Cuban films compete for INSTAR award, including a film on Putin's dreams
By YOLANDA HUERGA - September 10th, 2024
MARTÍ NOTICIAS

Among the Cuban-made films, “La historia se escribe de noche” by Alejandro Alonso; “Parole” by Lázaro J. González; “Petricor” by Violena Ampudia and “Souvenir” by Heidi Hassan were finalists.
The INSTAR Film Festival has just published the selection of films that will be in competition for the “Nicolás Guillén Landrián” award, given in homage to the Cuban documentary filmmaker and painter, to the work “that best reflects and explores a taboo subject of its corresponding society”.
The award is accompanied by $3,000 dollars to “support the development of the winning artist's next work,” reported Instar.
“As usual, the curatorship focuses on the work of filmmakers who produce within authoritarian contexts or who have been forced to live and work in the diaspora, who focus on key issues, delicate, of the socio-political situations of their different societies and who also do this from an exploration of film language, from the search for new ways of making political cinema and reflect on the state of the world today,” filmmaker Jose Luis Aparicio, artistic director of the annual festival of protest cinema, told Martí News.

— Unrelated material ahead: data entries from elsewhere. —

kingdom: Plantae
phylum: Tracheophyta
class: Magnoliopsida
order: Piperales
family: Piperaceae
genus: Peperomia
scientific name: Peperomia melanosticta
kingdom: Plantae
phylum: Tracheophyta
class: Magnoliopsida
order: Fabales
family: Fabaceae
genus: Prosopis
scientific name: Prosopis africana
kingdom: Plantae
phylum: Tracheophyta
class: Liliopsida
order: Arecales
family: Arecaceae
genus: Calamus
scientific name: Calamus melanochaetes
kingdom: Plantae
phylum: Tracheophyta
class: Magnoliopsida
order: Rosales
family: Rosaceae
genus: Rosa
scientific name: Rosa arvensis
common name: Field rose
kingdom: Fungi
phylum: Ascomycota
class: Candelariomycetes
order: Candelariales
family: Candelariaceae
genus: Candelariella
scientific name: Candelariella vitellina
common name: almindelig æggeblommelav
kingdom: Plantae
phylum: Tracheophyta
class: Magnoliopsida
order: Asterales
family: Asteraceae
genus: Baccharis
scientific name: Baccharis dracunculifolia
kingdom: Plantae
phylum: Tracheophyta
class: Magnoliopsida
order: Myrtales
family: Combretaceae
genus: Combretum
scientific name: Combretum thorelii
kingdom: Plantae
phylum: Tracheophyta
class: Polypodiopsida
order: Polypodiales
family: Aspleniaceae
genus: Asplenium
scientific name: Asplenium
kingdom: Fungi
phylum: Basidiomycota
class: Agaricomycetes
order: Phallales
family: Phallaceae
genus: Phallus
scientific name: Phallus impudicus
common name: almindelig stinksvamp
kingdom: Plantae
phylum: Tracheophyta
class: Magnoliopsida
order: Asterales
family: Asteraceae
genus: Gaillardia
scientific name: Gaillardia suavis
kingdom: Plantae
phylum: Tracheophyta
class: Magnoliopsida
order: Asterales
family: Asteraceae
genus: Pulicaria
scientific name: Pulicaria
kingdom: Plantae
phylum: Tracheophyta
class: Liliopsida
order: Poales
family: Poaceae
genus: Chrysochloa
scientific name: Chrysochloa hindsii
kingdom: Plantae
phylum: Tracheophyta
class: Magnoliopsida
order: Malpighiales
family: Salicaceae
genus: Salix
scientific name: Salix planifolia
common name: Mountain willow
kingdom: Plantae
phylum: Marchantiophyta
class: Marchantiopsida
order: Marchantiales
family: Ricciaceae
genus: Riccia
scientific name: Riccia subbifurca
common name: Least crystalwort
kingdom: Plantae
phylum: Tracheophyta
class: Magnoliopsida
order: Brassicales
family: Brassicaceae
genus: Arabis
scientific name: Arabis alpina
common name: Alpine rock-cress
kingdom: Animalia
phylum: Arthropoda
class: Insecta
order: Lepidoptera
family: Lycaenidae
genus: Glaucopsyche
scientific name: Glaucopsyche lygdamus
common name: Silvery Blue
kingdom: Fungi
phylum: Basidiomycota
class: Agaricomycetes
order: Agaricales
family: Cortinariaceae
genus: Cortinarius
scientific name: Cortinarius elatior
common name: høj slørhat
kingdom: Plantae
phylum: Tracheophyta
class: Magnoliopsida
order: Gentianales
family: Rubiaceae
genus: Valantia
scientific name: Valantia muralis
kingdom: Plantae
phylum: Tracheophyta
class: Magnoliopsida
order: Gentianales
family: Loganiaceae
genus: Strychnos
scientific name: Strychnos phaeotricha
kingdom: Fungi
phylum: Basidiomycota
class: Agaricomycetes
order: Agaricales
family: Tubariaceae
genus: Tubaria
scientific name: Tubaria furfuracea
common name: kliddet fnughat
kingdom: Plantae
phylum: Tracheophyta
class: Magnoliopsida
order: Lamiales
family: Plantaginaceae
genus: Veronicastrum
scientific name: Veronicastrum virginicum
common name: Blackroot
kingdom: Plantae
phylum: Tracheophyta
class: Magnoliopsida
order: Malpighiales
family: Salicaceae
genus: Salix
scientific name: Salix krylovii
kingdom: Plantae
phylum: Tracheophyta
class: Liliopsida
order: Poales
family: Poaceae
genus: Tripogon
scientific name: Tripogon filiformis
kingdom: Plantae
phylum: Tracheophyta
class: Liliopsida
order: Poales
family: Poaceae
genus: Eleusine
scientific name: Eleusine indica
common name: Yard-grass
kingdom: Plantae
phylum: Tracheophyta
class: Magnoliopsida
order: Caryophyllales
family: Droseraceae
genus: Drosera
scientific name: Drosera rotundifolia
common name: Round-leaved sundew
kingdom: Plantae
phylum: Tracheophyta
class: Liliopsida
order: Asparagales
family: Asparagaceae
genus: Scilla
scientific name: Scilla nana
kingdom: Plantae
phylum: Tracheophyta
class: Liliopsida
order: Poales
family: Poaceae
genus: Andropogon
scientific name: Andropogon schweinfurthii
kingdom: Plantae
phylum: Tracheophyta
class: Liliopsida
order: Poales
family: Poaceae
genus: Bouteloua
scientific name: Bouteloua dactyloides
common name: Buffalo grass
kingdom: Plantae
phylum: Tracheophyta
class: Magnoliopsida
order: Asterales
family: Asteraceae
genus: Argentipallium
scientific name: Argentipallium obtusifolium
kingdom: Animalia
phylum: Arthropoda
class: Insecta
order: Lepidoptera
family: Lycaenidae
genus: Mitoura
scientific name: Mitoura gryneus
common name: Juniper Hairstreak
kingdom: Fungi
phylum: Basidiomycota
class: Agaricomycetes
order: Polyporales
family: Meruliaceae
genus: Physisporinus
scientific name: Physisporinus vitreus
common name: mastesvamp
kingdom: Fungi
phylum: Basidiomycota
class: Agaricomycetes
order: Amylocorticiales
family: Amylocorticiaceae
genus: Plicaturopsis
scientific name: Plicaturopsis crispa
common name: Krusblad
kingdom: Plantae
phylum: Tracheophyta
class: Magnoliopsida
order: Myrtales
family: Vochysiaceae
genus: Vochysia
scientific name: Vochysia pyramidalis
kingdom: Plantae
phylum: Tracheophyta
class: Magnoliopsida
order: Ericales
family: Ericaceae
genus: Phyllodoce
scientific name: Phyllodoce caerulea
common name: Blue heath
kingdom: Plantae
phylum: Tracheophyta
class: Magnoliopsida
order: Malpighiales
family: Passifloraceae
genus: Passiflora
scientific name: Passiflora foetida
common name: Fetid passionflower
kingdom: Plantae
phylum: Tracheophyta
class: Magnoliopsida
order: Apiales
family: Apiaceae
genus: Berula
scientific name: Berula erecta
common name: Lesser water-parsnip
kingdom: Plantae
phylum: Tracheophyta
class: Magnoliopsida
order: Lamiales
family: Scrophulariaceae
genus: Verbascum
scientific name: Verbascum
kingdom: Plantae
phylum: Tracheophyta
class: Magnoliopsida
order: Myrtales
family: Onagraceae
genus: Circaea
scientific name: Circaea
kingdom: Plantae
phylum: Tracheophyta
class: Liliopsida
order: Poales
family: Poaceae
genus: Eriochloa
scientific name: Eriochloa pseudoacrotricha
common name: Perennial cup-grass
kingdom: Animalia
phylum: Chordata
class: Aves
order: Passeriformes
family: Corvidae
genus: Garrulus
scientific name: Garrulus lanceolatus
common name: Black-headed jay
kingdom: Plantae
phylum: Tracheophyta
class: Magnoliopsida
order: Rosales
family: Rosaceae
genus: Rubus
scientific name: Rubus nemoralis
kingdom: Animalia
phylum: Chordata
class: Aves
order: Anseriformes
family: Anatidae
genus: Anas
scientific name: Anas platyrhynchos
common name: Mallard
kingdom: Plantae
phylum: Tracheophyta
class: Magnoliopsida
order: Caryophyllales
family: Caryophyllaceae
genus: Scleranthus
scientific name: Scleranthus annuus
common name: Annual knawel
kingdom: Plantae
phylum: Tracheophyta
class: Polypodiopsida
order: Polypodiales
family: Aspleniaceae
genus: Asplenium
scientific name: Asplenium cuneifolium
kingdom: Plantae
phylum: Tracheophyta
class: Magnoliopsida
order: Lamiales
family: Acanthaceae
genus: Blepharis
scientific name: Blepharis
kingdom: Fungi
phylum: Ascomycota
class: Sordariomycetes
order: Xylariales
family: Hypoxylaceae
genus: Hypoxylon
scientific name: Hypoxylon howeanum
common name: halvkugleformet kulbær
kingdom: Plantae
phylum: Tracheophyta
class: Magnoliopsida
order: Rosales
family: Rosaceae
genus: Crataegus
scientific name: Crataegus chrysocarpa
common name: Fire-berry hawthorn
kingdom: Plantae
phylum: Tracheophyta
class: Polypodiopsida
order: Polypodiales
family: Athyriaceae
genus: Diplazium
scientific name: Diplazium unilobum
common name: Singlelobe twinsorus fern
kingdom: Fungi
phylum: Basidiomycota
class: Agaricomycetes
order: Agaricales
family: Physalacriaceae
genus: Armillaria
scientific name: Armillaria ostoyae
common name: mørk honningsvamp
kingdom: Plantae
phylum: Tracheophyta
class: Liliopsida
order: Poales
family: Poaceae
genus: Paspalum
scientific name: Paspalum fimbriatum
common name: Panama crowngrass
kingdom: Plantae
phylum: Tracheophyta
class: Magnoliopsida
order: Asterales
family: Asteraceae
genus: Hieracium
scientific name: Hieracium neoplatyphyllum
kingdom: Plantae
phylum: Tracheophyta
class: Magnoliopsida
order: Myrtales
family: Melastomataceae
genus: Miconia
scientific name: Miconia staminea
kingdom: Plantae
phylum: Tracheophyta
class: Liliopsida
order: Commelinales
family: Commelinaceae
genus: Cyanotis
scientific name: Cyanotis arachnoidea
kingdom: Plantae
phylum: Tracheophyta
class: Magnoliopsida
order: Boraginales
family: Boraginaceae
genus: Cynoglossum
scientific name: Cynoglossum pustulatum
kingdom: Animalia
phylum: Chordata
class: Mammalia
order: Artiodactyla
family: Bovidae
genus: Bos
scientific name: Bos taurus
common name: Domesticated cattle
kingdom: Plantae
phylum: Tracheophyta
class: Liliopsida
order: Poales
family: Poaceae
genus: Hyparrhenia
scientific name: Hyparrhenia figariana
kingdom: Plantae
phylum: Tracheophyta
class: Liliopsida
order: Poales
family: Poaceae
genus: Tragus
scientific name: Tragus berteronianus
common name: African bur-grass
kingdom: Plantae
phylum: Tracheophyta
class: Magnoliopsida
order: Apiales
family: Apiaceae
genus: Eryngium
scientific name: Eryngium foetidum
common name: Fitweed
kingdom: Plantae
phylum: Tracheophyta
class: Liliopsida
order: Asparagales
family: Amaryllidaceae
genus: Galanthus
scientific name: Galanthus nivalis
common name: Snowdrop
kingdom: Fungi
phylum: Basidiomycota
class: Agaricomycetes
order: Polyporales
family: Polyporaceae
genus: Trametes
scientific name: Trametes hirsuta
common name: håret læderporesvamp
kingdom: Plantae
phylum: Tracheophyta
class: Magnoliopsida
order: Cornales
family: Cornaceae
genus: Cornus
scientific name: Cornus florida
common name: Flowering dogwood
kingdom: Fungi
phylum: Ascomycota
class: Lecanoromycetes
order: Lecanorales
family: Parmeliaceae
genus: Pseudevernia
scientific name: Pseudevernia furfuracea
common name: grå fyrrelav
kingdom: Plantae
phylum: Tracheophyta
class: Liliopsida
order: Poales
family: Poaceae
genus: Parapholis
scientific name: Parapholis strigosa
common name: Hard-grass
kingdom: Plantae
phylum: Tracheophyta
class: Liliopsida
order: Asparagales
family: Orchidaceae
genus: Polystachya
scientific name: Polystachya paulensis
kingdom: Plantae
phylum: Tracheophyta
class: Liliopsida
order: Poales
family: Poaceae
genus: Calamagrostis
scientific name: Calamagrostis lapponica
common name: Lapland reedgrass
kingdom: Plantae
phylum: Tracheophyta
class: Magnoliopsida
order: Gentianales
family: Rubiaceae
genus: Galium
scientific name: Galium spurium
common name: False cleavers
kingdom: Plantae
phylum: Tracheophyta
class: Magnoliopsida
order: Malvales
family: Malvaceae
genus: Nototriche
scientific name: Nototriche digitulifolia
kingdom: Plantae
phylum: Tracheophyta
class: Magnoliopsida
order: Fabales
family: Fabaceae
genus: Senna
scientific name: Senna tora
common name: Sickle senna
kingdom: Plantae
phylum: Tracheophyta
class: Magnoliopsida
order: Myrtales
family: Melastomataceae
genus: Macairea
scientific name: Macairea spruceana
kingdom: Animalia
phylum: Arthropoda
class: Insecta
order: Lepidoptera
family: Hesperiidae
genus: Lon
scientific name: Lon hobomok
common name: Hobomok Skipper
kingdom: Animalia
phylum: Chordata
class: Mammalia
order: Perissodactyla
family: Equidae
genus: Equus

Among the Cuban-made films, “La historia se escribe de noche” by Alejandro Alonso; “Parole” by Lázaro J. González; “Petricor” by Violena Ampudia and “Souvenir” by Heidi Hassan were finalists.
Also selected for the competition were the Chinese-Dutch production “An Asian Ghost Story”, by Bo Wang; “Dreams about Putin”, by Nastia Korkia, Vlad Fishez and “Ramona” by Dominican Victoria Linares Villegas.
The winning work will be announced at the closing of the event.
Organized by the Hannah Arendt Institute of Artivism (INSTAR), founded and directed by Cuban artist Tania Bruguera, the event will begin on October 28 and will run through November 3 with simultaneous activities and screenings in different cities around the world: Madrid, Barcelona, Paris, Munich and the Pacific Film Archive at UC Berkeley in California.
“Our goal is always to create a space for dialogue and exchange for filmmakers working in contexts where the freedoms of expression, of artistic creation, are threatened. We want to give visibility to their works and also create a space for discussion and debate on this intersection between art, film and activism,” he said.
As in previous editions, the films will be shown in Cuba through the online platform Festhome, during the entire week of the festival.
In addition to independent Cuban films, the festival will feature films from Latin America and the Caribbean, Eastern Europe, Africa and Asia.
“We will have a retrospective of contemporary independent Chinese cinema of the last 20 years and we have established a collaboration to show a series of works that reflect the development of that film movement made outside official institutions in China,” Aparicio said.
The festival inaugurates the parallel section “Panorama of Cuban Cinema”, where “recent Cuban films of the independent movement” will be shown, the artistic director stressed.